Example 1. In a flask with a stirrer, 138.25 g of a 22.3% aqueous solution of sodium hydrosulfide (0.55 g-mol NaSH) containing 2.9% sodium sulphide are placed. The solution is saturated with hydrogen sulfide for 15 minutes, after which the analysis shows no, and the content of sodium hydrosulfide increases to 0.65 g-mol. 120 g of n-butanol is added to a solution of NaSH in water. The flask was attached to a packed distillation column with a receiver allowing the bottom layer of butanolhyd heteroazeotrope to be removed, and the upper layer was returned to the column as reflux. The contents of the flask are heated to boiling.

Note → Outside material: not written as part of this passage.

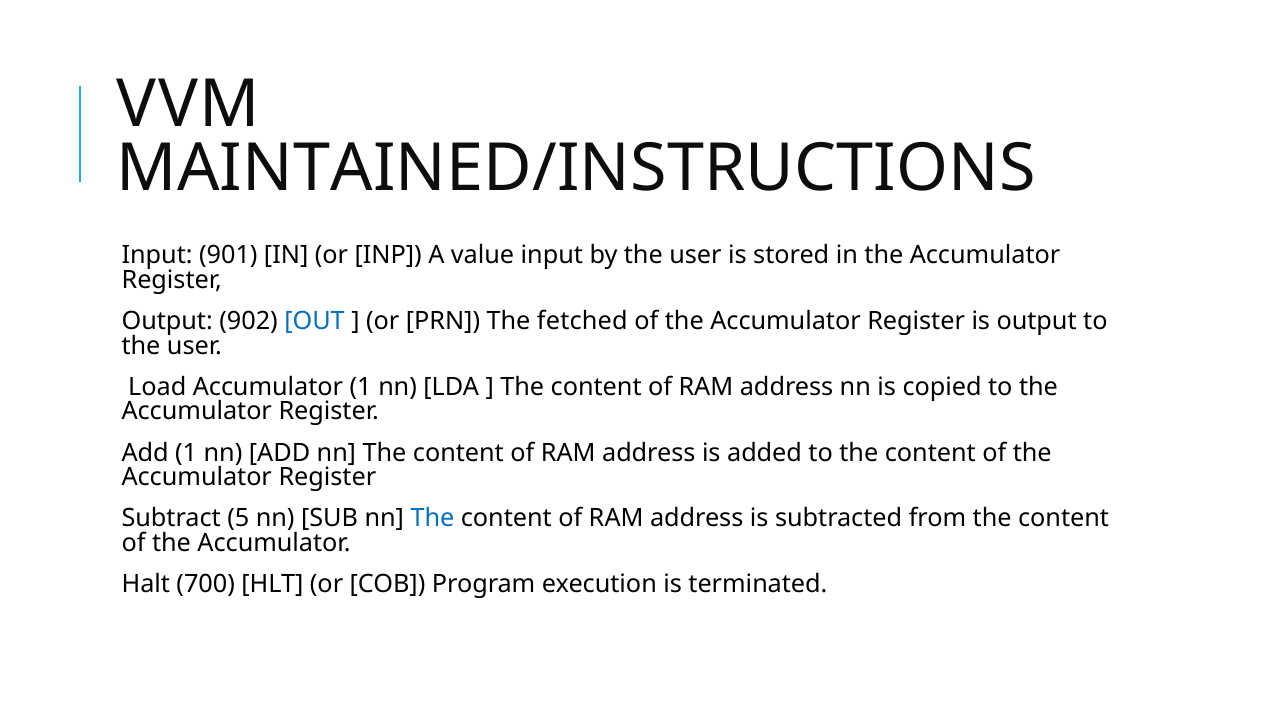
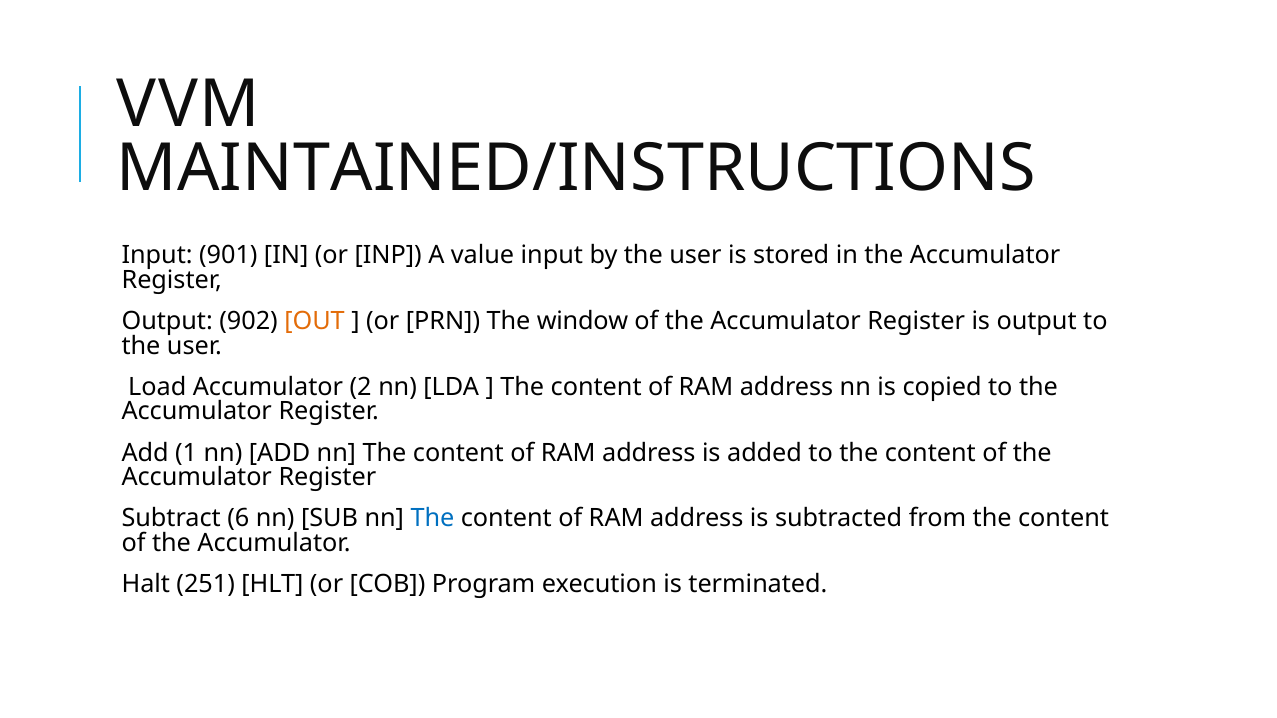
OUT colour: blue -> orange
fetched: fetched -> window
Accumulator 1: 1 -> 2
5: 5 -> 6
700: 700 -> 251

Selection bottom

Claims (1)

Claim A method for producing higher primary alkyl mercaptans by reacting the corresponding alkyl chlorides with sodium hydrosulfide in n-butanol. upon saturation of the reaction mixture with hydrogen sulfide in the presence of water at 70-NOC followed by treatment of the reaction mixture with water, separation of the organic phase and distillation of n-butanol from it and isolation of the target product, characterized in that, in order to increase the productivity of the process, the interaction of alkyl chloride is carried out with saturated hydrogen sulfide aqueous solution of sodium hydrosulfide, from which water is preliminarily distilled off in the form of an azeotropic mixture with n-butanol to a water content of 1 to 2 mol per mole of sodium hydrosulfide, followed by by treating the reaction mixture with an aqueous layer from an azeotropic mixture, and then the aqueous phase obtained after separation of the organic phase from the reaction mixture is treated with mineral acid while distilling off hydrogen sulfide and a water-butanol mixture and recycling the latter into the process at the stage of saturation and processing of the reaction mixtures with water, respectively.